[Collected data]
Content starts

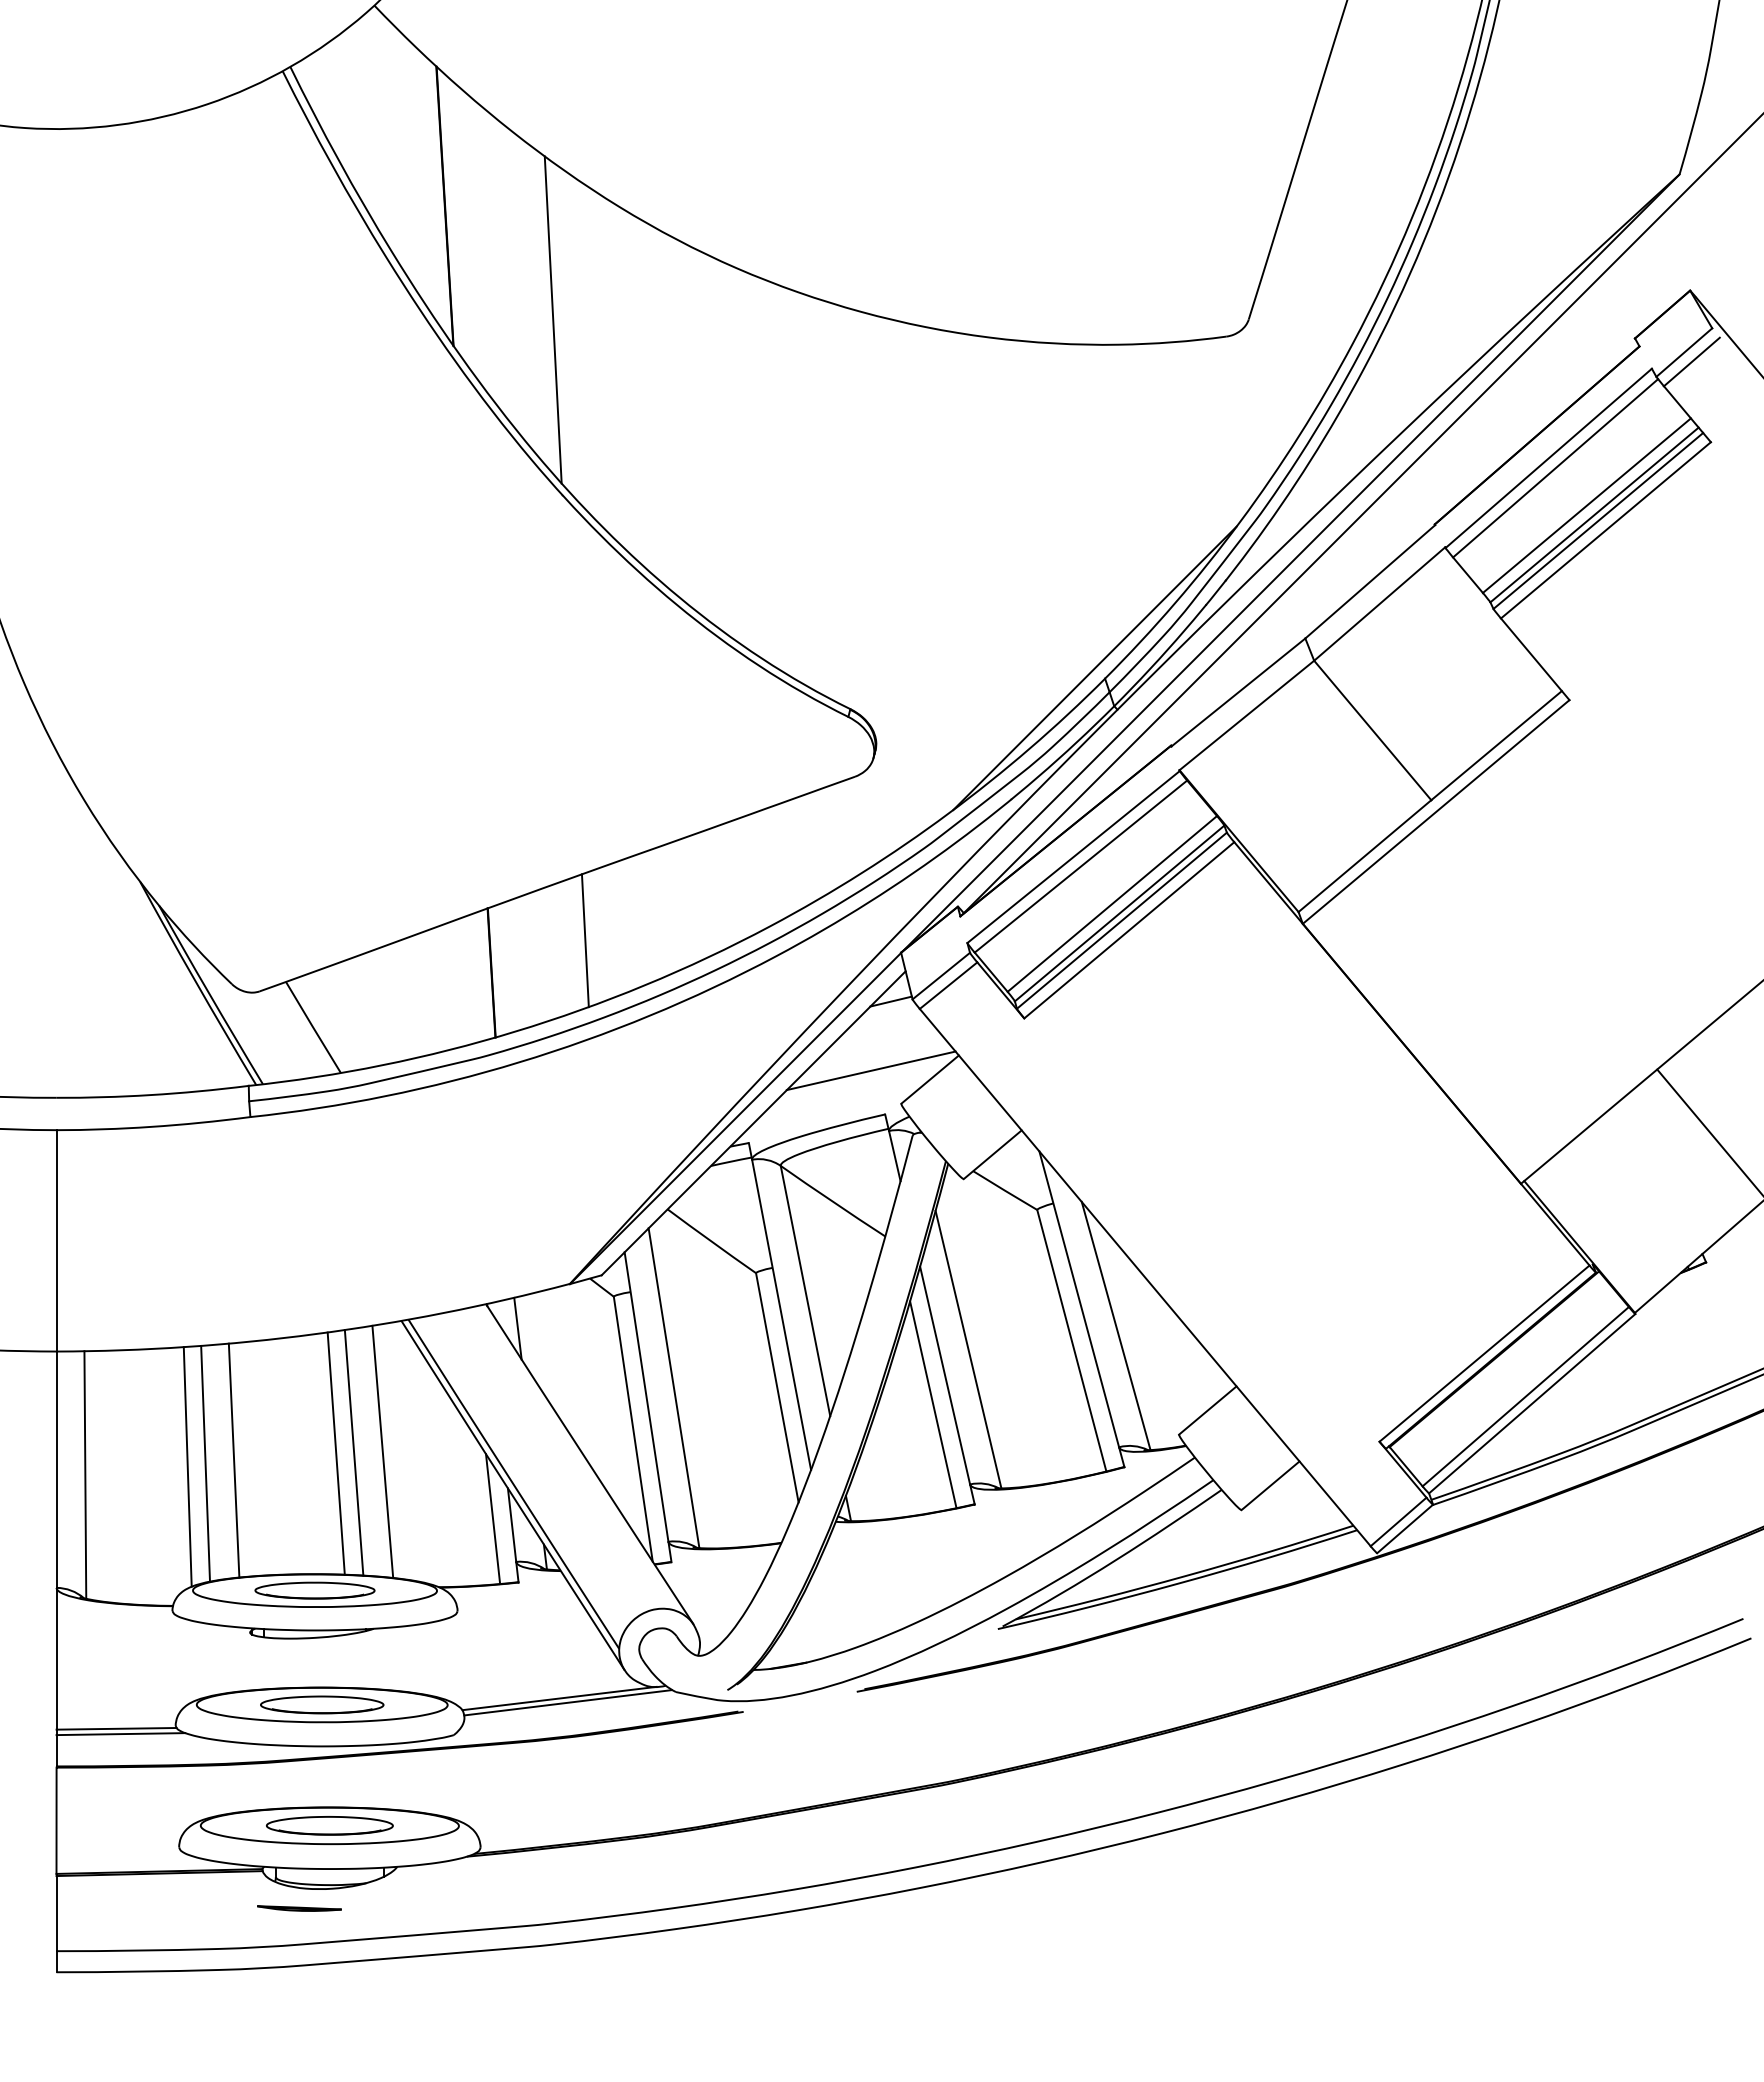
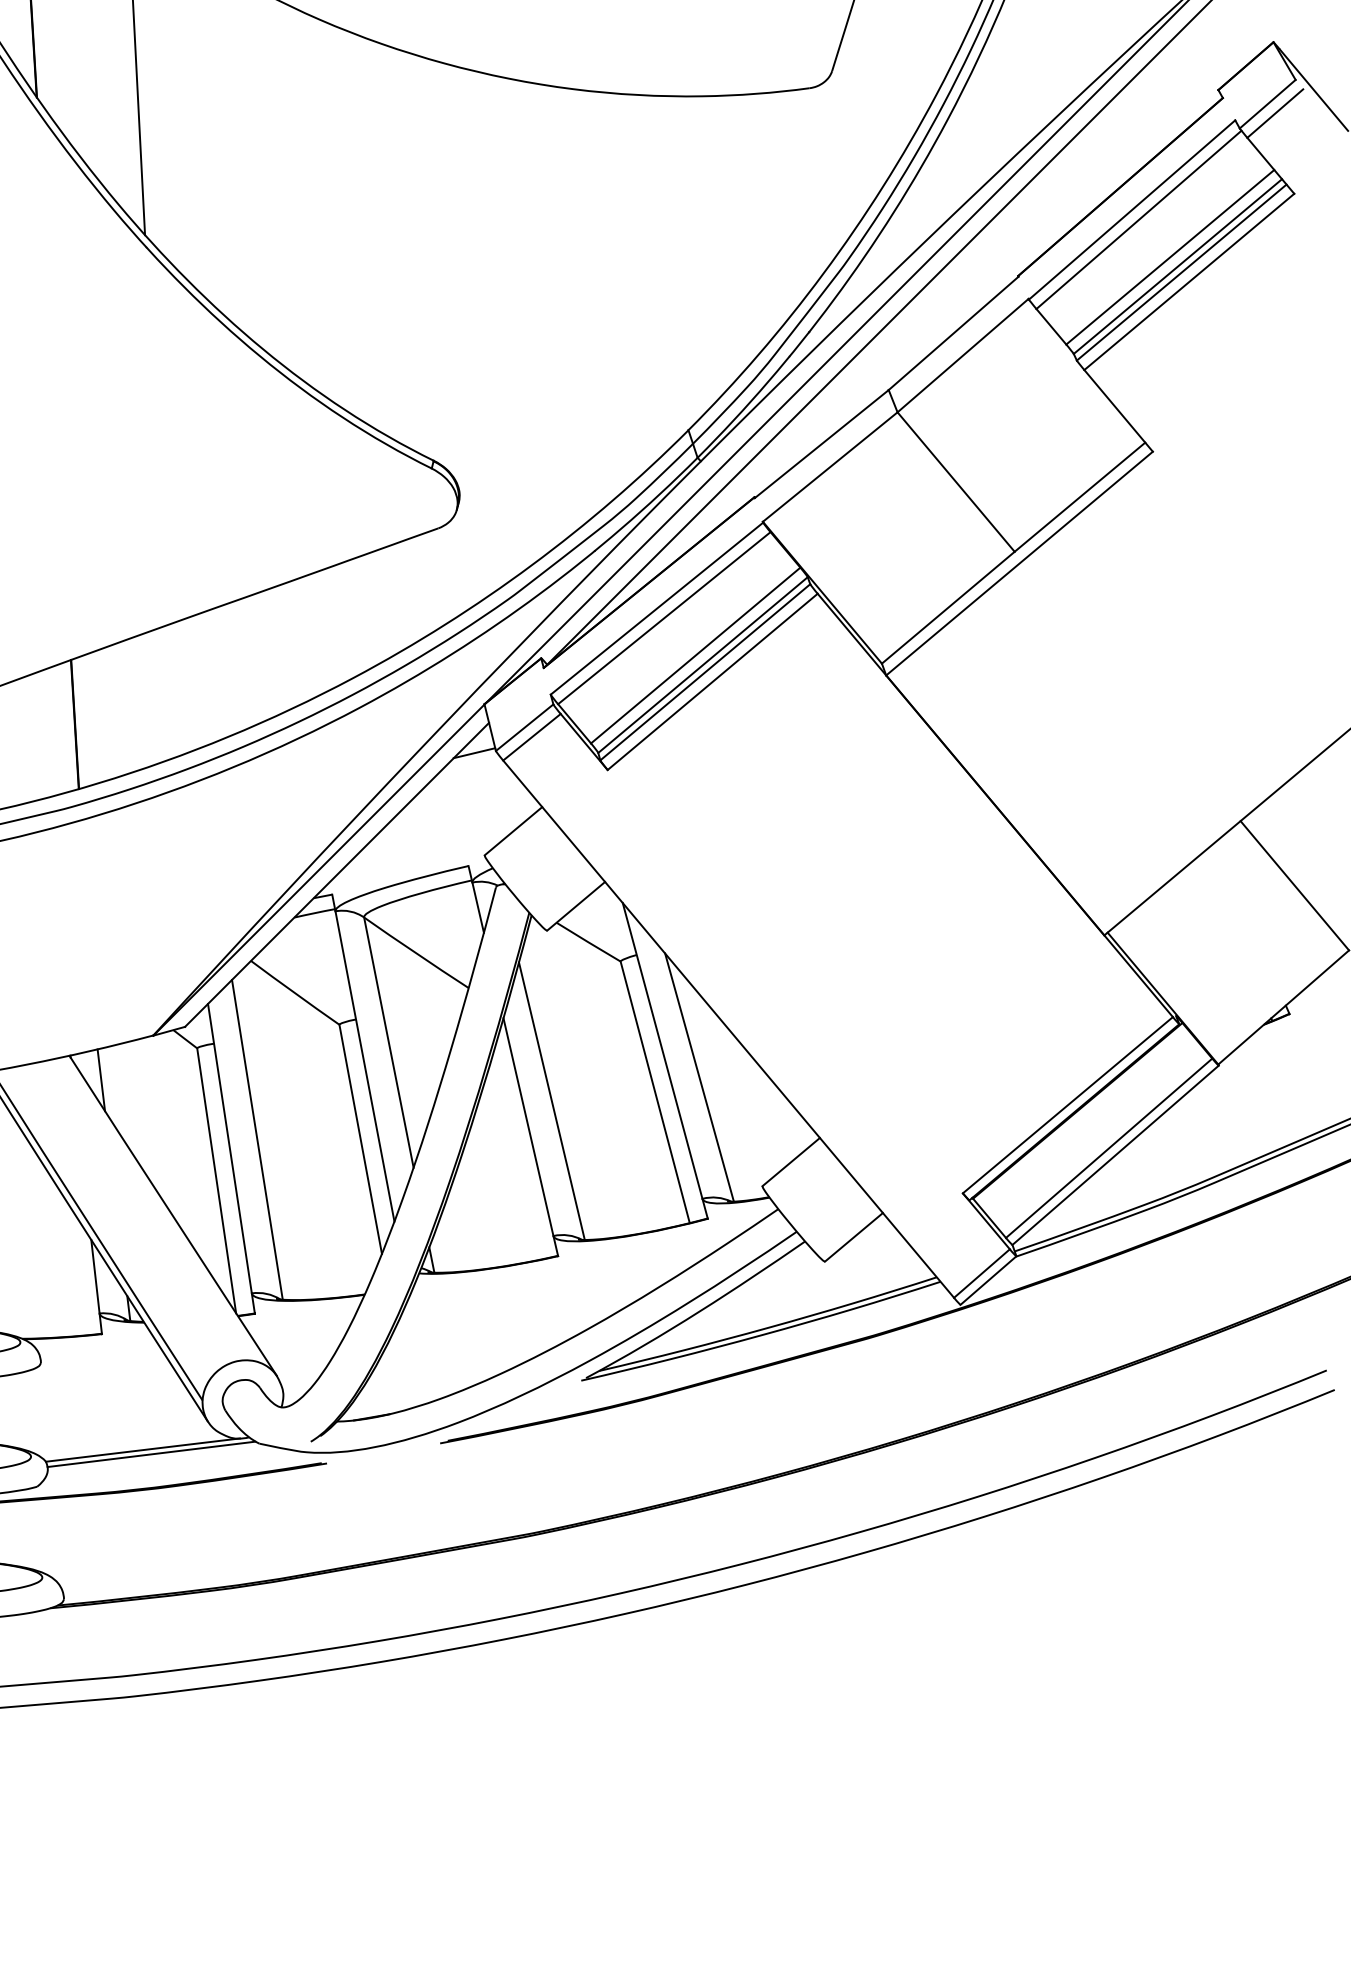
line: (1094, 668) -> (677, 420), removed
line: (584, 940) -> (167, 692), removed
line: (870, 1070) -> (453, 822), removed
line: (933, 1404) -> (516, 1156), removed
line: (493, 1519) -> (76, 1271), removed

Content ends

| REQUIRED ACTION |
Each record must be quoted in full and exactly. Do not include the pictures.

| WRITTEN ANSWER |
line: (1094, 668) -> (677, 420), removed
line: (584, 940) -> (167, 692), removed
line: (870, 1070) -> (453, 822), removed
line: (933, 1404) -> (516, 1156), removed
line: (493, 1519) -> (76, 1271), removed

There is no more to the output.